# WHAT IS REQUIRED:
Repeat, word for word, the stretch of lines from the one containing "family: Papaveraceae" through the one containing "phylum: Mycetozoa", with both ends included. Leave the pictures out of your answer.

═════ INPUT ═════

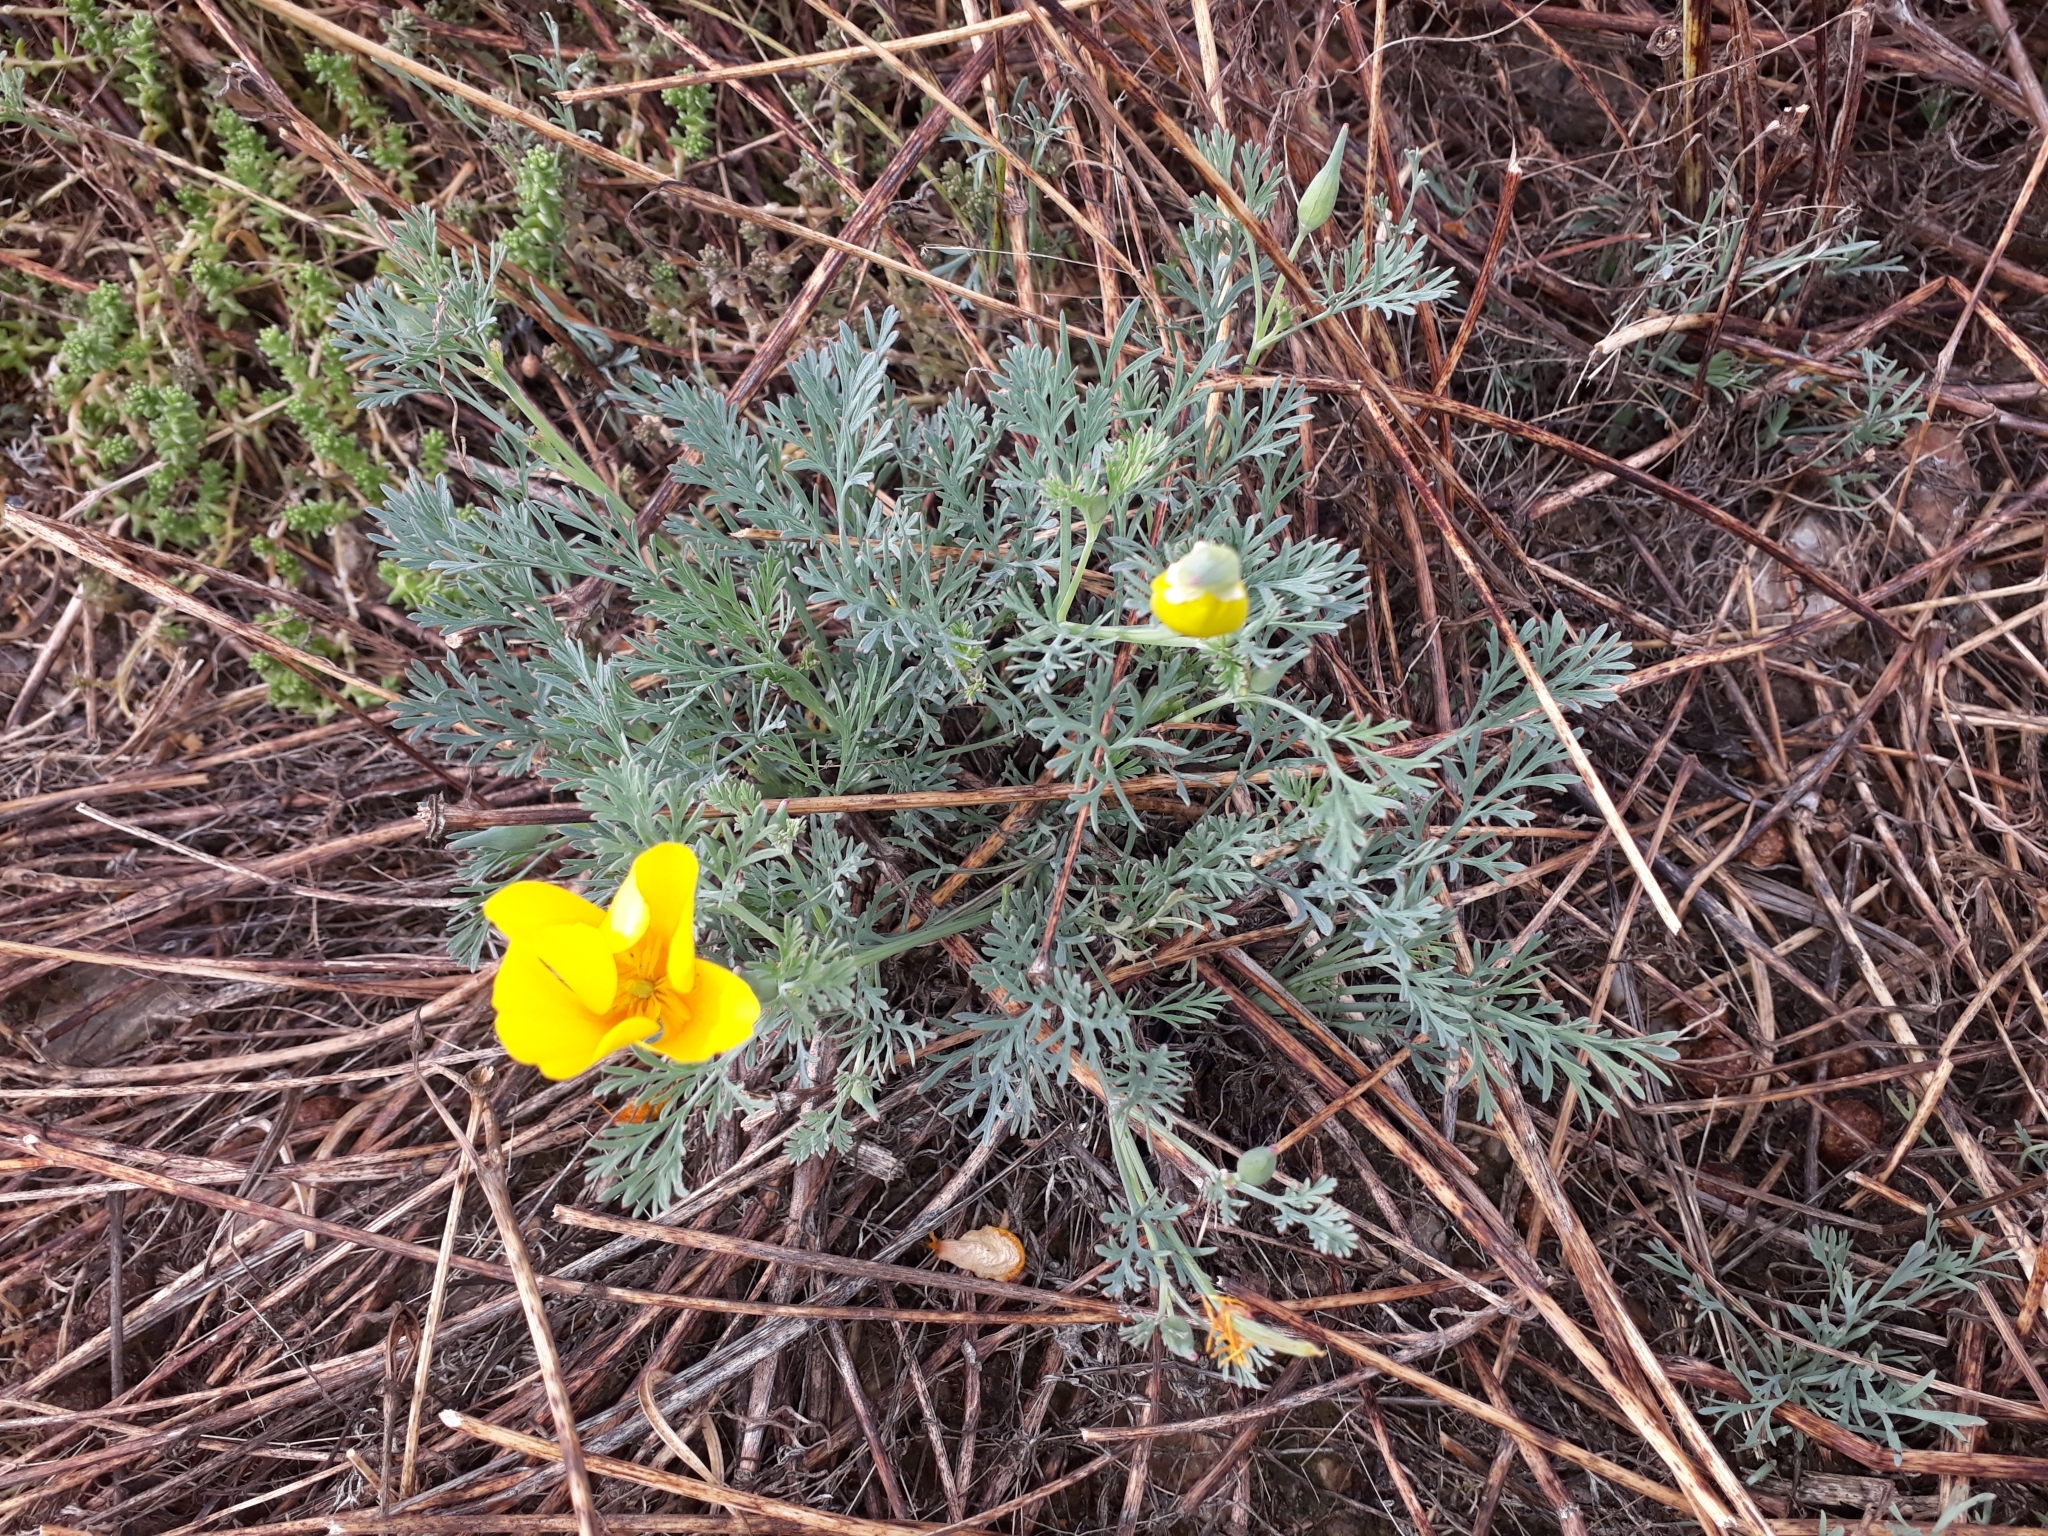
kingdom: Plantae
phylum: Tracheophyta
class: Magnoliopsida
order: Ranunculales
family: Papaveraceae
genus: Eschscholzia
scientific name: Eschscholzia californica
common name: California poppy
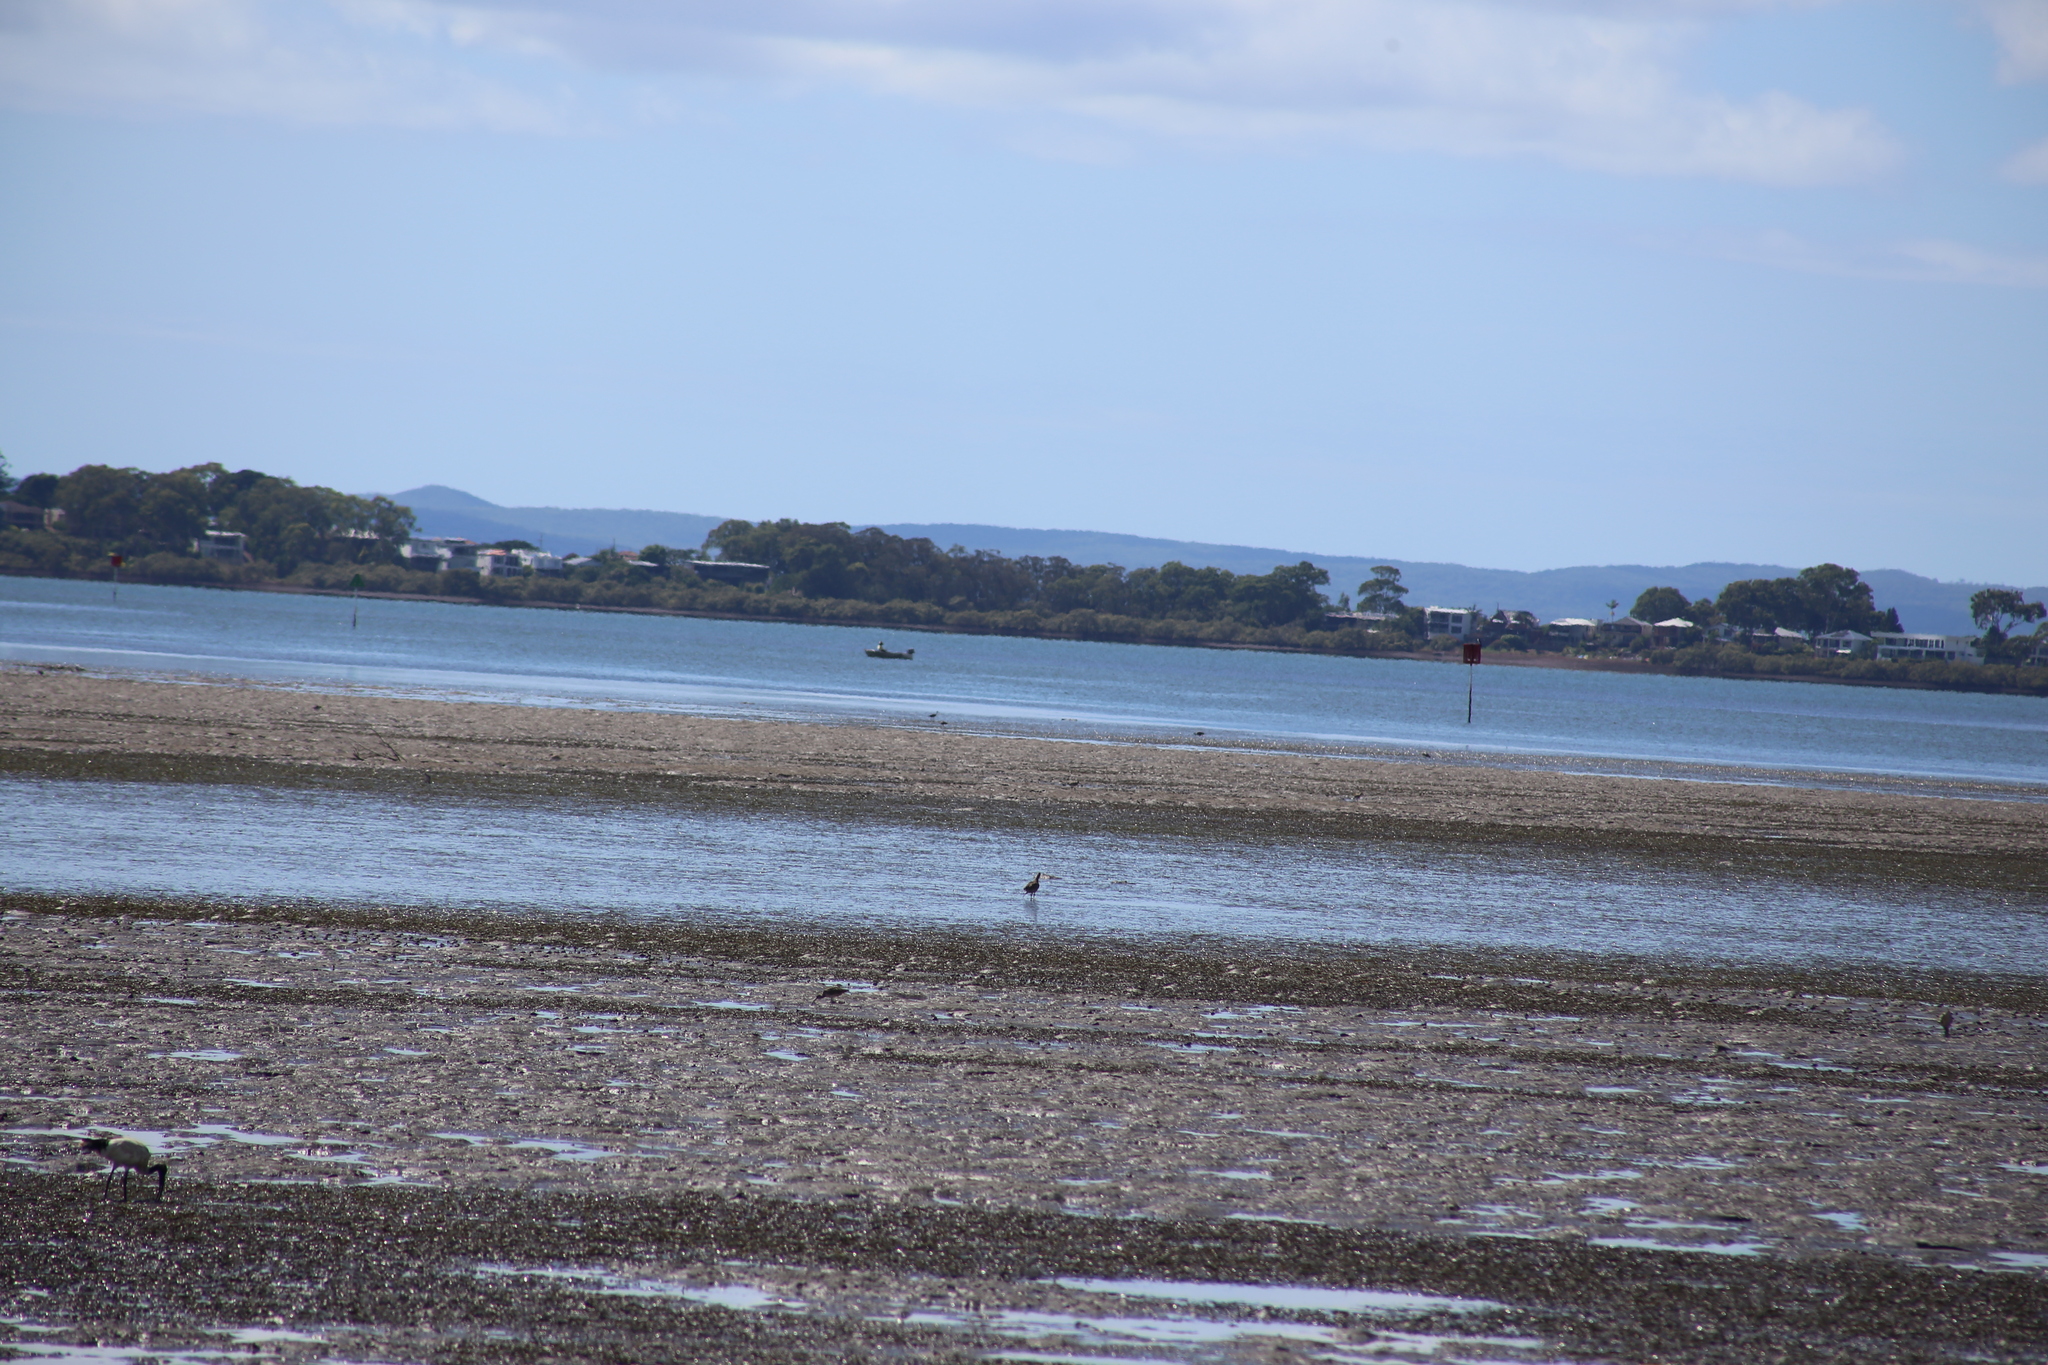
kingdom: Animalia
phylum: Chordata
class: Aves
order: Pelecaniformes
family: Threskiornithidae
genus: Threskiornis
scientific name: Threskiornis molucca
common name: Australian white ibis
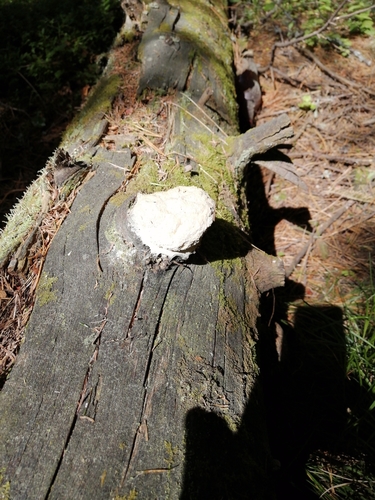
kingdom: Protozoa
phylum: Mycetozoa
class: Myxomycetes
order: Physarales
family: Physaraceae
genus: Fuligo
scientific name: Fuligo
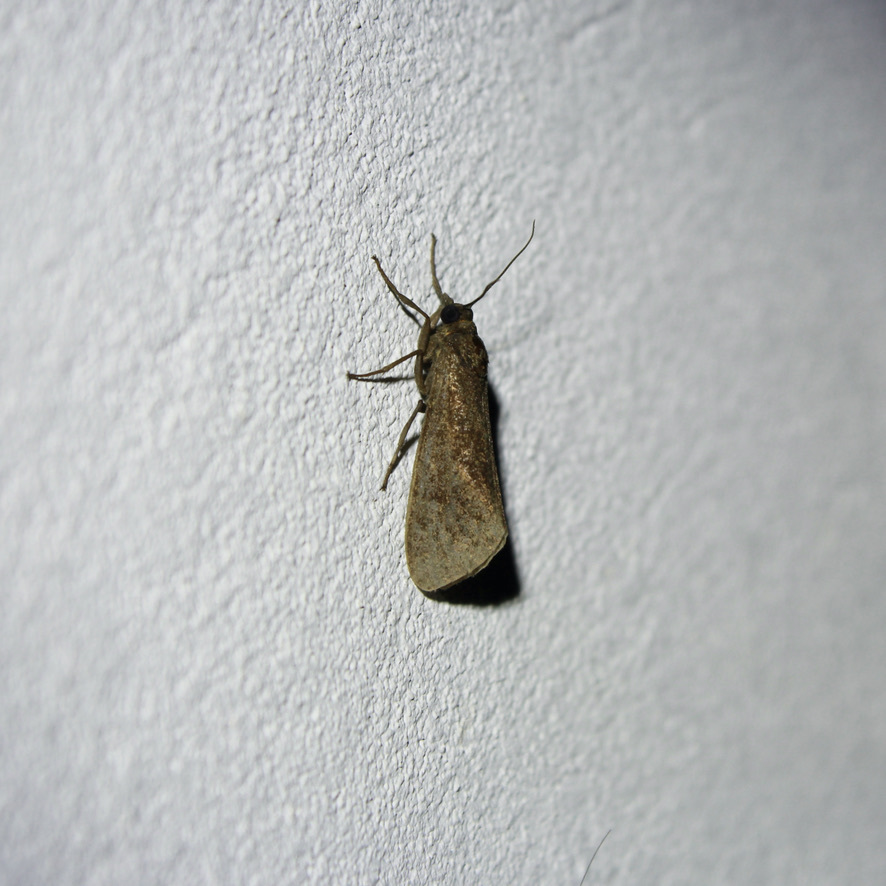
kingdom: Animalia
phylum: Arthropoda
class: Insecta
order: Lepidoptera
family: Erebidae
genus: Virbia
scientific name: Virbia medarda
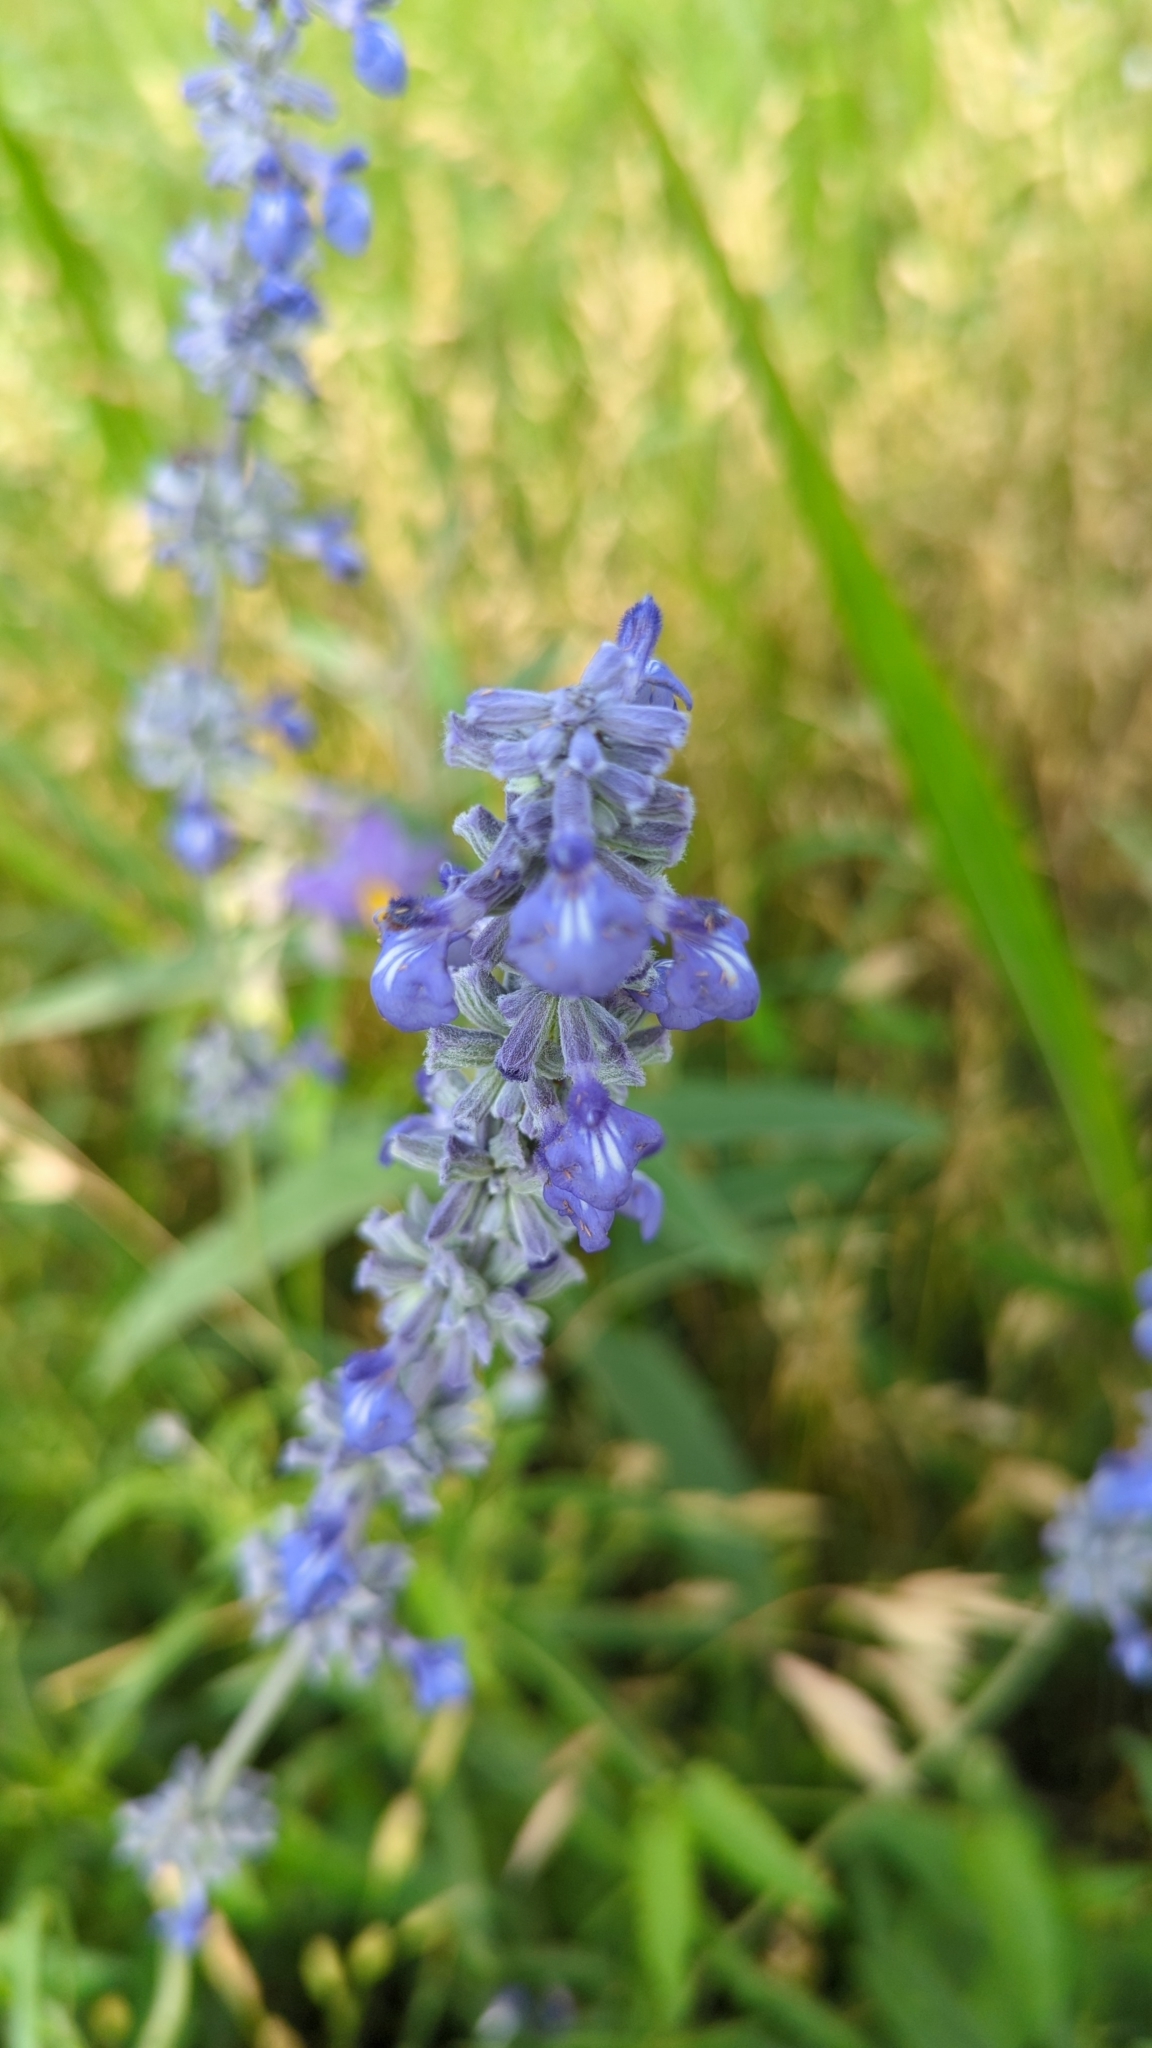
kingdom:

═════

# IN RESPONSE:
family: Papaveraceae
genus: Eschscholzia
scientific name: Eschscholzia californica
common name: California poppy
kingdom: Animalia
phylum: Chordata
class: Aves
order: Pelecaniformes
family: Threskiornithidae
genus: Threskiornis
scientific name: Threskiornis molucca
common name: Australian white ibis
kingdom: Protozoa
phylum: Mycetozoa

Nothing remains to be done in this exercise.